Cet essai relève du pur registre « poil à gratter »! Après une vie de Commercial dans l’industrie automobile,Jean Arcelin devient, en hommage à sa grand-mère, directeur d’une EHPAD. Après trois ans, il jette le gant, en « beurre-nout » dû à l’implacable Loi du Marché qui sert les actionnaires bien avant la Société. Ce pamphlet apparemment tendre et habité d’un regard empli de sollicitude et d’humour est, en fait, virulent. Il dérange et tenaille l’Homme pris au coeur de ses contradictions. Comment honorer les principes capitalistes qui nous poussent à courir après le gain facile et respecter nos aînés? Acceptons-nous ce système qui leur nie toute personnalité, tout droit à la décision et les cantonne dans une exploitation sans éthique, ni limite? Nos vieux, pouvons-nous continuer à les caser, les cacher, les nier et les exploiter sans vergogne?
MA CRITIQUE:
Funambule marchant sur le fil de nos incertitudes, Jean ARCELIN nous invite à prendre position face à un modèle de Société qui verra de plus en plus ses vieux vivre longtemps, dans une dépendance croissante. Sommes-nous droits dans nos bottes lorsque nous leur reconnaissons de moins en moins le droit d’exister pour ce qu’ils sont et pour ce qu’ils ont déjà donné aux générations suivantes? L’Homme peut-il se regarder en face lorsqu’il ‘marchandise’ ses vieux? Que dit d’elle-même une Société qui exploite la vieillesse, lui fait payer plus que son dû, lui refuse toute dignité dans le logement, les soins, l’alimentation et toute vie relationnelle?
Avec un regard tendre sur une face du miroir, glaçant sur l’autre, Jean Arcelin ose accuser un système construit sur l’appât du gain facile et les dictats des actionnaires qui serrent dans leurs griffes les responsables de la gestion des EHPAD. Il l’affirme haut et clair, en France comme ailleurs, s’il n’existe pas un sursaut citoyen réclamant du Législatif un sérieux contrôle des objectifs de rentabilité fixés par les patrons du capital et des moyens de gestion octroyés aux directions et aux équipes soignantes des EHPAD, la prise en charge de nos aînés sera un parfait modèle de non-assistance à personnes en danger, doublé d’une prise d’intérêt personnel sur bien commun appartenant à autrui!
Le document que signe Arcelin est un essai… à ce titre, il ouvre au questionnement bien plus qu’il n’apporte des solutions toutes faites.
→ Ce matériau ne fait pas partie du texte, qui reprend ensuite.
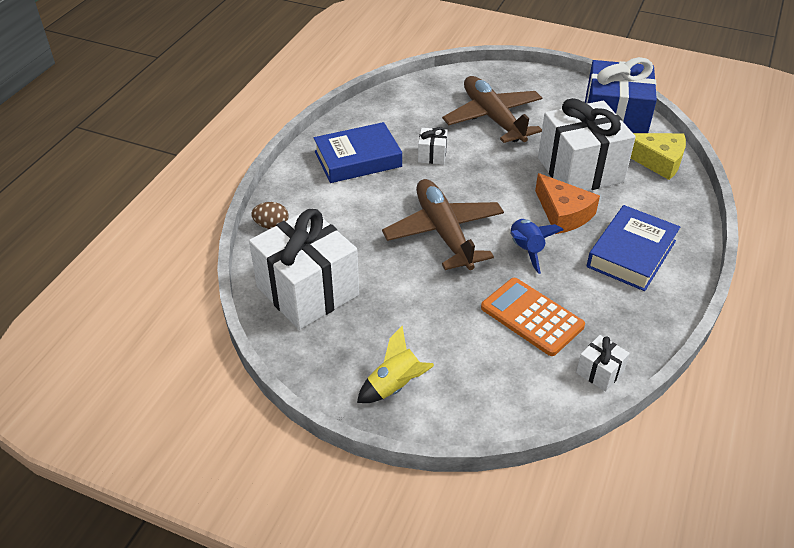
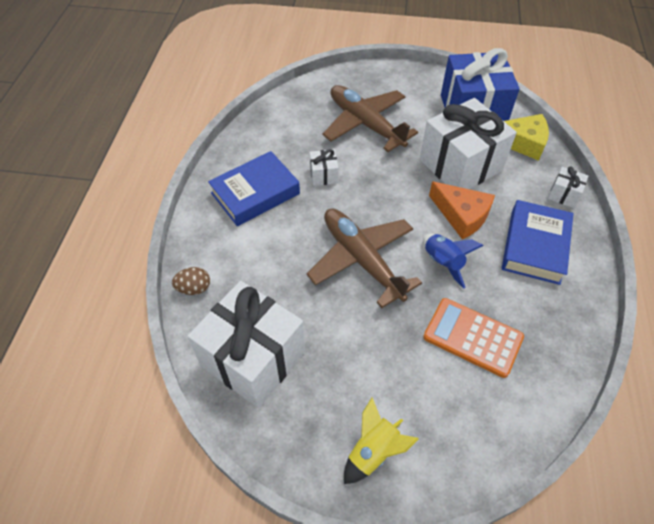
camera: 15 degrees left, 10 degrees up
white gift [576,335,630,392] -> white gift moved to [548,167,588,208]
Même dans ses propositions de fin de livre (heureuse initiative!), les propos restent somme toute assez théoriques et ne règlent pas tout, loin s’en faut.
Mais Jean Arcelin a le mérite de crier « Aux loups! » Il tire une sonnette d’alarme qu’il est grand temps d’actionner et il peut le faire même si son expérience à la direction d’une EHPAD n’est guère plus dense qu’à peine trois ans et quelque passés dans ce milieu. Il est néanmoins crédible parce qu’il ne jette pas l’opprobre sur tous les acteurs du système. Il nuance. S’il dénonce la cupidité humaine des actionnaires, il reconnaît les trésors de patience et de passion, d’attention et de soin, d’inventivité et de combativité offertes aux résidents par des hommes et femmes de terrain qui tentent l’impossible pour améliorer l’alimentation, l’encadrement, le cadre et les soins que peuvent offrir ces lieux de vie à nos aînés, nos anciens, nos vieux.
Ces derniers ont droit au respect, le nôtre comme celui de la Société toute entière. Jean Arcelin ne cesse de le crier sur tous les tons tout au long de cet essai qui mérite d’être lu, relu et réfléchi!
Merci à NetGalley France et aux Editions XO pour leur confiance et le cadeau qu’ils m’ont fait en permettant l’accès à ce livre.